When only finitely many intermediate rings result from juxtaposing two minimal ring extensions (Q2823133)

A ring extension \(A\subsetneq B\) of commutative rings is a \textit{minimal extension} of \(A\) if there is no ring \(C\) such \(A\subsetneq C \subsetneq B\). Clearly, a minimal ring extension is either integrally closed or integral. For rings \(R\subsetneq S\subsetneq T\) such that \(R\subsetneq S\) and \(S\subsetneq T\) are minimal ring extensions, the authors present necessary and sufficient conditions for the extension \(R\subsetneq T\) to have only finitely many intermediate rings (condition FIP). For example, by a previous result of the present authors, if the extension \(S\subsetneq T\) is integraly closed, then the extension \(R\subsetneq T\) satisfies FIP. To characterize the FIP property of the extension \(R\subsetneq T\) the authors take into account the possible three properties of an integral minimal extension (inert, ramified and decomposed.

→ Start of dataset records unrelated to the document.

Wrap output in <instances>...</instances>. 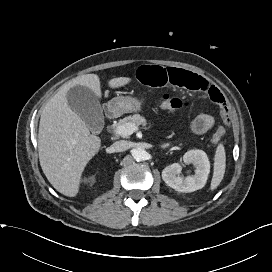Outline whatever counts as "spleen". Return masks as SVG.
Returning <instances> with one entry per match:
<instances>
[{
	"label": "spleen",
	"instance_id": "1",
	"mask_svg": "<svg viewBox=\"0 0 272 272\" xmlns=\"http://www.w3.org/2000/svg\"><path fill=\"white\" fill-rule=\"evenodd\" d=\"M226 168V154L225 148L222 143H220L216 149L214 158V172L210 185L211 190H215L221 183Z\"/></svg>",
	"mask_w": 272,
	"mask_h": 272
}]
</instances>
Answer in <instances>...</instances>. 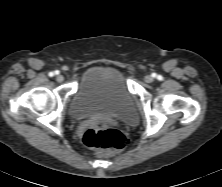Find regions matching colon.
<instances>
[{
	"mask_svg": "<svg viewBox=\"0 0 222 187\" xmlns=\"http://www.w3.org/2000/svg\"><path fill=\"white\" fill-rule=\"evenodd\" d=\"M83 143L99 154H107L123 150L127 146V138L107 122L98 121L85 130Z\"/></svg>",
	"mask_w": 222,
	"mask_h": 187,
	"instance_id": "5ec220e1",
	"label": "colon"
}]
</instances>
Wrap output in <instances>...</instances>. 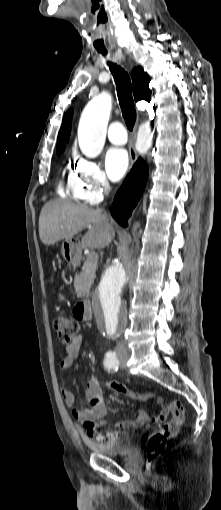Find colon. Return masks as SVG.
I'll use <instances>...</instances> for the list:
<instances>
[{
    "mask_svg": "<svg viewBox=\"0 0 221 510\" xmlns=\"http://www.w3.org/2000/svg\"><path fill=\"white\" fill-rule=\"evenodd\" d=\"M52 325L57 333L59 341L63 344L71 343L79 328L78 322L65 314H57L53 318ZM108 386L115 392L129 395L141 401L155 400L154 396L151 394L133 391L115 381L109 382ZM95 401L96 399H91L90 403H94ZM163 405L164 411L159 413L158 419L160 422L164 421V423L161 428L148 439L146 444V457L149 464L166 449L167 442L177 436L185 418L184 406L180 401H163ZM168 414H171V419L165 421ZM102 437V434H100L99 438Z\"/></svg>",
    "mask_w": 221,
    "mask_h": 510,
    "instance_id": "1",
    "label": "colon"
}]
</instances>
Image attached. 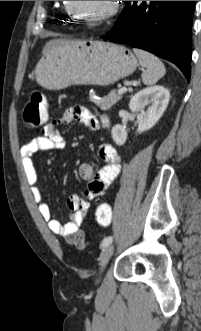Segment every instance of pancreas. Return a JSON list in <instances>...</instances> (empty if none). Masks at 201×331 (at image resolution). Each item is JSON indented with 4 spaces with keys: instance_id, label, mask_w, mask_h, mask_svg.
Wrapping results in <instances>:
<instances>
[{
    "instance_id": "pancreas-1",
    "label": "pancreas",
    "mask_w": 201,
    "mask_h": 331,
    "mask_svg": "<svg viewBox=\"0 0 201 331\" xmlns=\"http://www.w3.org/2000/svg\"><path fill=\"white\" fill-rule=\"evenodd\" d=\"M90 100L101 107L103 110L110 109L114 104L121 100V94L117 93V90H111L107 96L101 99H94L95 93H90Z\"/></svg>"
}]
</instances>
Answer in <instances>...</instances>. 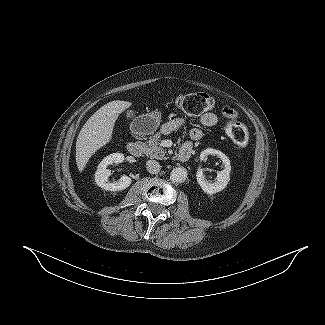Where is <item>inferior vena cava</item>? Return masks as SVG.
I'll use <instances>...</instances> for the list:
<instances>
[{
  "label": "inferior vena cava",
  "mask_w": 325,
  "mask_h": 325,
  "mask_svg": "<svg viewBox=\"0 0 325 325\" xmlns=\"http://www.w3.org/2000/svg\"><path fill=\"white\" fill-rule=\"evenodd\" d=\"M146 168L149 173L157 174L160 171L161 166L156 160H148L146 163Z\"/></svg>",
  "instance_id": "inferior-vena-cava-1"
}]
</instances>
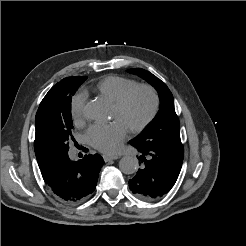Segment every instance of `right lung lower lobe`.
<instances>
[{"instance_id": "1", "label": "right lung lower lobe", "mask_w": 246, "mask_h": 246, "mask_svg": "<svg viewBox=\"0 0 246 246\" xmlns=\"http://www.w3.org/2000/svg\"><path fill=\"white\" fill-rule=\"evenodd\" d=\"M104 161L99 154L72 161L68 154L50 158L40 167L46 185L60 200L78 203L95 190Z\"/></svg>"}]
</instances>
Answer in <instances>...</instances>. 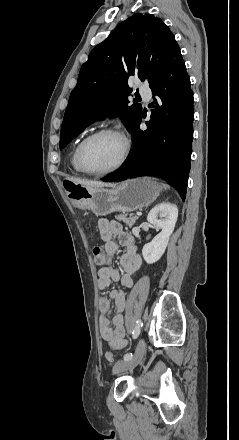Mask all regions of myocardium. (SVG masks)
<instances>
[{
    "label": "myocardium",
    "mask_w": 239,
    "mask_h": 440,
    "mask_svg": "<svg viewBox=\"0 0 239 440\" xmlns=\"http://www.w3.org/2000/svg\"><path fill=\"white\" fill-rule=\"evenodd\" d=\"M104 134L116 135L121 138V140L123 142V152H122L121 158L118 161V163L111 169L104 170V171H91L85 166V163L83 160L84 148L87 145V143L90 142L92 139H94L100 135H104ZM130 148H131L130 142H129L127 136L124 134V132H122L121 130L114 128V127H102V128H99V129L91 132L87 136H85L81 140V142L79 143L78 148H77V154H76L77 165H78L79 169L82 171V173H84L86 175L95 176V177L110 175V174H113V173L119 171L124 166V164L126 163L128 157H129V154H130Z\"/></svg>",
    "instance_id": "1"
}]
</instances>
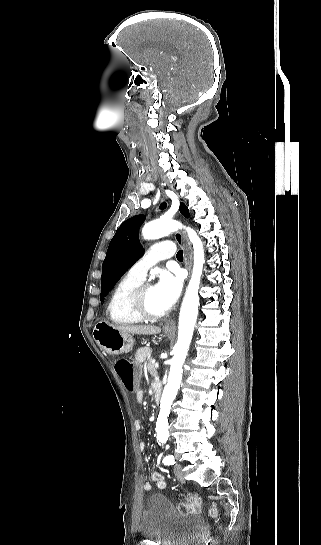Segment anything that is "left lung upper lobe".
I'll use <instances>...</instances> for the list:
<instances>
[{"label":"left lung upper lobe","mask_w":321,"mask_h":545,"mask_svg":"<svg viewBox=\"0 0 321 545\" xmlns=\"http://www.w3.org/2000/svg\"><path fill=\"white\" fill-rule=\"evenodd\" d=\"M163 203L160 209H164ZM180 212L189 217L188 208L180 204ZM145 220L144 215H137L124 221L112 238L102 266L101 301L117 283L121 276L142 256L143 249L138 240L139 228Z\"/></svg>","instance_id":"5c2ea615"}]
</instances>
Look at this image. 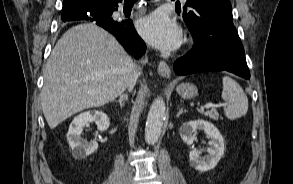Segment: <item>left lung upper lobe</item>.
<instances>
[{"label": "left lung upper lobe", "instance_id": "1", "mask_svg": "<svg viewBox=\"0 0 293 184\" xmlns=\"http://www.w3.org/2000/svg\"><path fill=\"white\" fill-rule=\"evenodd\" d=\"M186 6L183 19L189 29H221L223 22H233L230 0H187ZM176 8L179 13L182 11L180 4Z\"/></svg>", "mask_w": 293, "mask_h": 184}]
</instances>
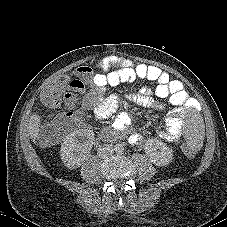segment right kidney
<instances>
[{"label":"right kidney","instance_id":"right-kidney-1","mask_svg":"<svg viewBox=\"0 0 227 227\" xmlns=\"http://www.w3.org/2000/svg\"><path fill=\"white\" fill-rule=\"evenodd\" d=\"M94 132L89 129H79L68 134L62 144L60 156L68 169H76L86 160L92 149Z\"/></svg>","mask_w":227,"mask_h":227}]
</instances>
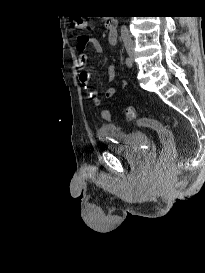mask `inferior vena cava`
I'll use <instances>...</instances> for the list:
<instances>
[{
  "label": "inferior vena cava",
  "mask_w": 205,
  "mask_h": 273,
  "mask_svg": "<svg viewBox=\"0 0 205 273\" xmlns=\"http://www.w3.org/2000/svg\"><path fill=\"white\" fill-rule=\"evenodd\" d=\"M121 38L123 40L125 47H132L133 46L131 35L129 34V31L126 28V26L121 27Z\"/></svg>",
  "instance_id": "602c4592"
}]
</instances>
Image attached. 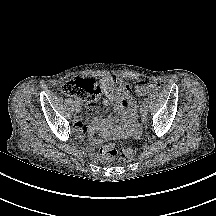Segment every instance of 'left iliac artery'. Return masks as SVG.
<instances>
[{
	"label": "left iliac artery",
	"mask_w": 216,
	"mask_h": 216,
	"mask_svg": "<svg viewBox=\"0 0 216 216\" xmlns=\"http://www.w3.org/2000/svg\"><path fill=\"white\" fill-rule=\"evenodd\" d=\"M142 102L145 104L146 102H148V100L146 98H144V100Z\"/></svg>",
	"instance_id": "1"
}]
</instances>
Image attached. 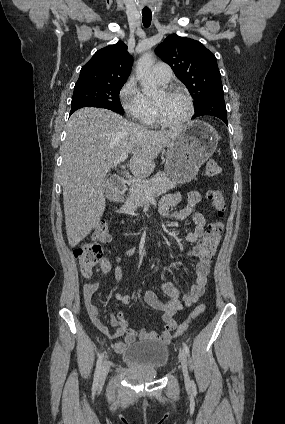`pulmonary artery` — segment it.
Returning <instances> with one entry per match:
<instances>
[{"label": "pulmonary artery", "mask_w": 285, "mask_h": 424, "mask_svg": "<svg viewBox=\"0 0 285 424\" xmlns=\"http://www.w3.org/2000/svg\"><path fill=\"white\" fill-rule=\"evenodd\" d=\"M153 75L159 83L166 84L172 78V70L165 63H157L153 67Z\"/></svg>", "instance_id": "pulmonary-artery-1"}]
</instances>
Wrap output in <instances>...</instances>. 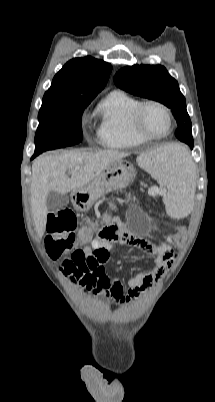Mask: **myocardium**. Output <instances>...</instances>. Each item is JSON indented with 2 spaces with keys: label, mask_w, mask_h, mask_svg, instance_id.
Returning <instances> with one entry per match:
<instances>
[{
  "label": "myocardium",
  "mask_w": 215,
  "mask_h": 402,
  "mask_svg": "<svg viewBox=\"0 0 215 402\" xmlns=\"http://www.w3.org/2000/svg\"><path fill=\"white\" fill-rule=\"evenodd\" d=\"M148 106H156L158 108H160L161 110H163L168 118V130L161 135H155V134H151L150 132H148L144 125H143V121H142V116H143V112L144 109ZM132 125L133 128L135 130V132L141 136L144 139L147 140H160L163 139L165 137H167L173 129V116L171 113V110L169 109L168 106H166L164 103L157 101V100H145V101H141L137 107L134 109L133 115H132Z\"/></svg>",
  "instance_id": "myocardium-1"
}]
</instances>
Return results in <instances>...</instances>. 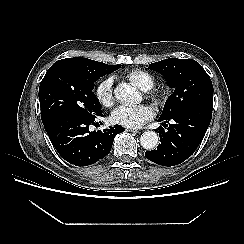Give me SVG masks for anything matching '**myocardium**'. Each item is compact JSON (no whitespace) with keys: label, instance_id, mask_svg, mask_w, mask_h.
<instances>
[{"label":"myocardium","instance_id":"f54148a6","mask_svg":"<svg viewBox=\"0 0 244 244\" xmlns=\"http://www.w3.org/2000/svg\"><path fill=\"white\" fill-rule=\"evenodd\" d=\"M150 97H151L152 99H154L155 101H158L159 98H160V93H158V92H152V93L150 94Z\"/></svg>","mask_w":244,"mask_h":244}]
</instances>
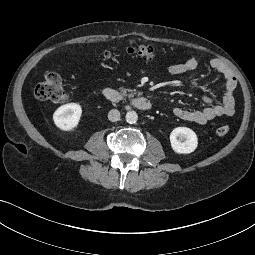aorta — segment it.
Segmentation results:
<instances>
[{"mask_svg": "<svg viewBox=\"0 0 255 255\" xmlns=\"http://www.w3.org/2000/svg\"><path fill=\"white\" fill-rule=\"evenodd\" d=\"M125 118H126V121H127L129 124H134V123H136L137 120H138V115H137V113H136L135 111H128V112L126 113Z\"/></svg>", "mask_w": 255, "mask_h": 255, "instance_id": "obj_1", "label": "aorta"}]
</instances>
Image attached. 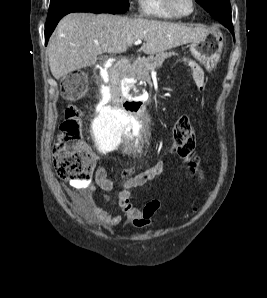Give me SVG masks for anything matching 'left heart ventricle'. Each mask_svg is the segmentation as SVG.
Listing matches in <instances>:
<instances>
[{
	"label": "left heart ventricle",
	"mask_w": 267,
	"mask_h": 298,
	"mask_svg": "<svg viewBox=\"0 0 267 298\" xmlns=\"http://www.w3.org/2000/svg\"><path fill=\"white\" fill-rule=\"evenodd\" d=\"M174 9L180 14H187L191 11V0H171Z\"/></svg>",
	"instance_id": "1"
}]
</instances>
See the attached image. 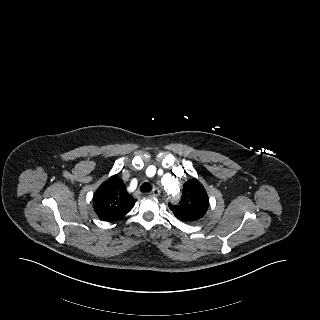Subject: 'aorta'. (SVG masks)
I'll return each instance as SVG.
<instances>
[{
  "instance_id": "1",
  "label": "aorta",
  "mask_w": 320,
  "mask_h": 320,
  "mask_svg": "<svg viewBox=\"0 0 320 320\" xmlns=\"http://www.w3.org/2000/svg\"><path fill=\"white\" fill-rule=\"evenodd\" d=\"M163 181L170 199L174 203L178 202L180 198H179L178 188L176 186L175 180L169 177H165Z\"/></svg>"
}]
</instances>
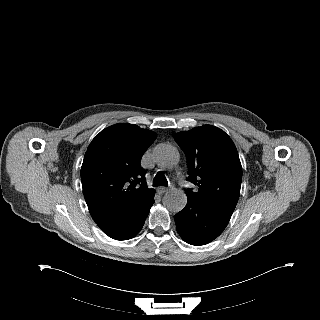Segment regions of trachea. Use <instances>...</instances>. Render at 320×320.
<instances>
[{
	"mask_svg": "<svg viewBox=\"0 0 320 320\" xmlns=\"http://www.w3.org/2000/svg\"><path fill=\"white\" fill-rule=\"evenodd\" d=\"M168 181L163 172H158L153 180L154 186H167Z\"/></svg>",
	"mask_w": 320,
	"mask_h": 320,
	"instance_id": "1",
	"label": "trachea"
}]
</instances>
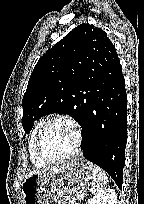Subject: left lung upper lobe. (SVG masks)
Returning a JSON list of instances; mask_svg holds the SVG:
<instances>
[{
  "label": "left lung upper lobe",
  "mask_w": 144,
  "mask_h": 204,
  "mask_svg": "<svg viewBox=\"0 0 144 204\" xmlns=\"http://www.w3.org/2000/svg\"><path fill=\"white\" fill-rule=\"evenodd\" d=\"M118 55L107 34L81 24L49 49L36 64L23 97V129L31 131L42 116L71 115L81 126L86 118V98L93 69Z\"/></svg>",
  "instance_id": "left-lung-upper-lobe-1"
}]
</instances>
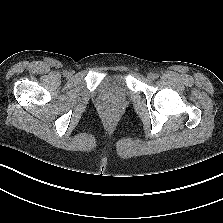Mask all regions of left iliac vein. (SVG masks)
Wrapping results in <instances>:
<instances>
[{
	"label": "left iliac vein",
	"instance_id": "obj_1",
	"mask_svg": "<svg viewBox=\"0 0 223 223\" xmlns=\"http://www.w3.org/2000/svg\"><path fill=\"white\" fill-rule=\"evenodd\" d=\"M147 79L150 80V81L154 80V79H155V74H153V73H148V74H147Z\"/></svg>",
	"mask_w": 223,
	"mask_h": 223
}]
</instances>
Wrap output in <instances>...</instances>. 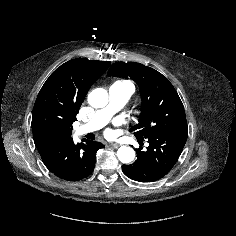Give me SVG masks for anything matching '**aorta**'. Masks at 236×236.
<instances>
[{"instance_id":"762f6f07","label":"aorta","mask_w":236,"mask_h":236,"mask_svg":"<svg viewBox=\"0 0 236 236\" xmlns=\"http://www.w3.org/2000/svg\"><path fill=\"white\" fill-rule=\"evenodd\" d=\"M88 103L94 108H103L108 103V93L103 88H96L88 95ZM117 157L120 162L128 164L135 158V152L131 147L121 146L117 150Z\"/></svg>"}]
</instances>
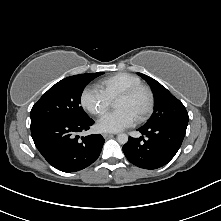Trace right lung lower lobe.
Here are the masks:
<instances>
[{
	"label": "right lung lower lobe",
	"mask_w": 221,
	"mask_h": 221,
	"mask_svg": "<svg viewBox=\"0 0 221 221\" xmlns=\"http://www.w3.org/2000/svg\"><path fill=\"white\" fill-rule=\"evenodd\" d=\"M94 121L49 119L31 123V135L35 146L56 169L69 173L82 170L99 157L105 142L101 135L81 137Z\"/></svg>",
	"instance_id": "right-lung-lower-lobe-1"
}]
</instances>
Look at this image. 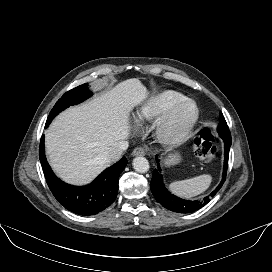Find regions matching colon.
Wrapping results in <instances>:
<instances>
[{
    "instance_id": "colon-1",
    "label": "colon",
    "mask_w": 272,
    "mask_h": 272,
    "mask_svg": "<svg viewBox=\"0 0 272 272\" xmlns=\"http://www.w3.org/2000/svg\"><path fill=\"white\" fill-rule=\"evenodd\" d=\"M213 133L210 127L201 128L194 140L196 155L204 160L211 161L216 155V148L212 145Z\"/></svg>"
}]
</instances>
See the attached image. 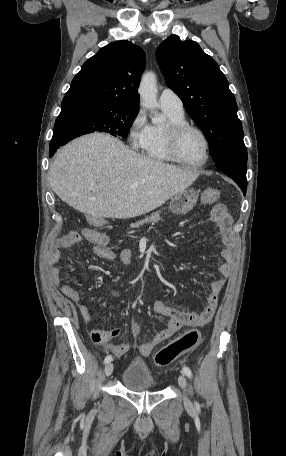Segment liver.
<instances>
[{
    "instance_id": "liver-1",
    "label": "liver",
    "mask_w": 286,
    "mask_h": 456,
    "mask_svg": "<svg viewBox=\"0 0 286 456\" xmlns=\"http://www.w3.org/2000/svg\"><path fill=\"white\" fill-rule=\"evenodd\" d=\"M198 177L144 157L117 138L93 133L59 150L49 183L58 197L96 218H131L148 213L186 190Z\"/></svg>"
}]
</instances>
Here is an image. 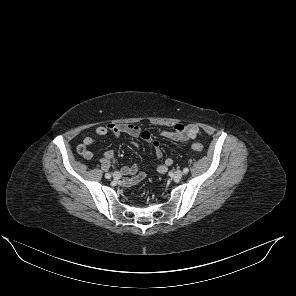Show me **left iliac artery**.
<instances>
[{
  "label": "left iliac artery",
  "mask_w": 296,
  "mask_h": 296,
  "mask_svg": "<svg viewBox=\"0 0 296 296\" xmlns=\"http://www.w3.org/2000/svg\"><path fill=\"white\" fill-rule=\"evenodd\" d=\"M189 172V169L187 168V167H185L184 169H183V173L184 174H187Z\"/></svg>",
  "instance_id": "44dca946"
}]
</instances>
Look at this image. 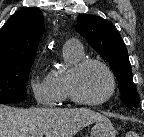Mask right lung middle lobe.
<instances>
[{"label": "right lung middle lobe", "mask_w": 144, "mask_h": 137, "mask_svg": "<svg viewBox=\"0 0 144 137\" xmlns=\"http://www.w3.org/2000/svg\"><path fill=\"white\" fill-rule=\"evenodd\" d=\"M34 59L0 63V104L22 102Z\"/></svg>", "instance_id": "obj_1"}]
</instances>
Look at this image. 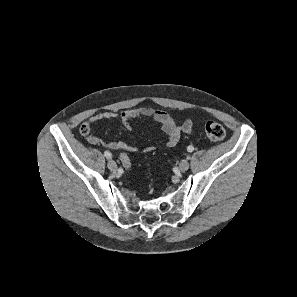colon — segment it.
Wrapping results in <instances>:
<instances>
[{"label": "colon", "instance_id": "5ec220e1", "mask_svg": "<svg viewBox=\"0 0 297 297\" xmlns=\"http://www.w3.org/2000/svg\"><path fill=\"white\" fill-rule=\"evenodd\" d=\"M90 131H91V127L89 126L88 123H85L81 126V133L83 135L90 134ZM205 133L210 140L216 141V142L223 140L226 135V131L224 127L216 121H208L206 123ZM119 159L121 161L124 171L126 172L131 171L132 165L130 163V159L127 153L125 152L120 153Z\"/></svg>", "mask_w": 297, "mask_h": 297}]
</instances>
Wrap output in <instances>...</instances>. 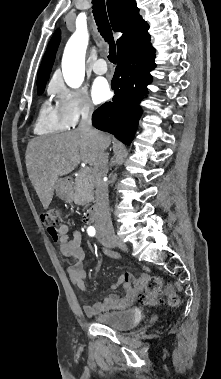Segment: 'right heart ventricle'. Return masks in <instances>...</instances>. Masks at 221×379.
<instances>
[{"mask_svg":"<svg viewBox=\"0 0 221 379\" xmlns=\"http://www.w3.org/2000/svg\"><path fill=\"white\" fill-rule=\"evenodd\" d=\"M70 127L57 106H53L50 100L42 102L34 130L41 135L53 134L67 130Z\"/></svg>","mask_w":221,"mask_h":379,"instance_id":"e07e8e85","label":"right heart ventricle"}]
</instances>
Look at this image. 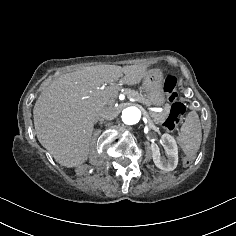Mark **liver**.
<instances>
[{
	"label": "liver",
	"mask_w": 236,
	"mask_h": 236,
	"mask_svg": "<svg viewBox=\"0 0 236 236\" xmlns=\"http://www.w3.org/2000/svg\"><path fill=\"white\" fill-rule=\"evenodd\" d=\"M150 64H101L60 75L39 95L33 122L40 145L62 167L75 168L89 159L94 125L118 116L113 96L120 87L139 85L152 74ZM104 83L105 89H98Z\"/></svg>",
	"instance_id": "obj_1"
}]
</instances>
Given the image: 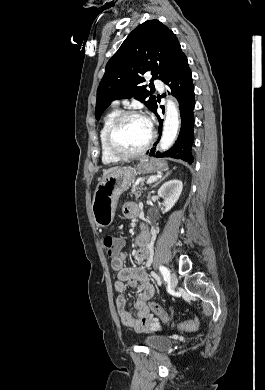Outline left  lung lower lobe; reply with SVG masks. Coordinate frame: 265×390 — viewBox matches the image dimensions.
Wrapping results in <instances>:
<instances>
[{
	"label": "left lung lower lobe",
	"instance_id": "1",
	"mask_svg": "<svg viewBox=\"0 0 265 390\" xmlns=\"http://www.w3.org/2000/svg\"><path fill=\"white\" fill-rule=\"evenodd\" d=\"M163 82L169 86L172 94L176 96L179 102L181 129L175 144L168 151L159 153L154 147L147 154L153 157H171L192 163L193 156L191 154V147L194 139L193 109L195 106V99L192 74L188 65L187 57L183 52L179 55L169 75ZM153 112L157 115V105ZM157 117L160 123L159 131L161 134L163 120H161L158 115ZM156 144L157 142L155 145Z\"/></svg>",
	"mask_w": 265,
	"mask_h": 390
}]
</instances>
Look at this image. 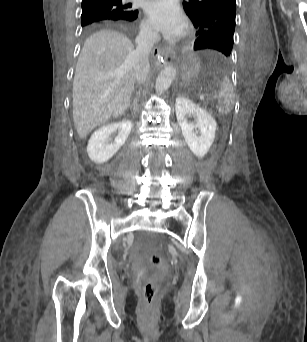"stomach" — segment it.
Masks as SVG:
<instances>
[{
    "label": "stomach",
    "mask_w": 307,
    "mask_h": 342,
    "mask_svg": "<svg viewBox=\"0 0 307 342\" xmlns=\"http://www.w3.org/2000/svg\"><path fill=\"white\" fill-rule=\"evenodd\" d=\"M191 62H192V59L189 57L183 59V61H182V68L184 71V74L182 76V80L185 82L189 81L191 76H192V69H191V67H189Z\"/></svg>",
    "instance_id": "obj_1"
}]
</instances>
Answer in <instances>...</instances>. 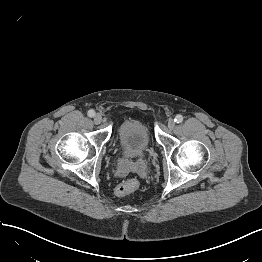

The definitions are recalled in the paper.) Examples are provided for a full analysis of all the possibilities. Moreover, using this analysis, the authors study the case when the extension \(R\subsetneq T\) contains just one proper intermediate ring. This study is completed by the first author in the paper [Palest. J. Math. 6, No. 1, 31--44 (2017; Zbl 1354.13014)].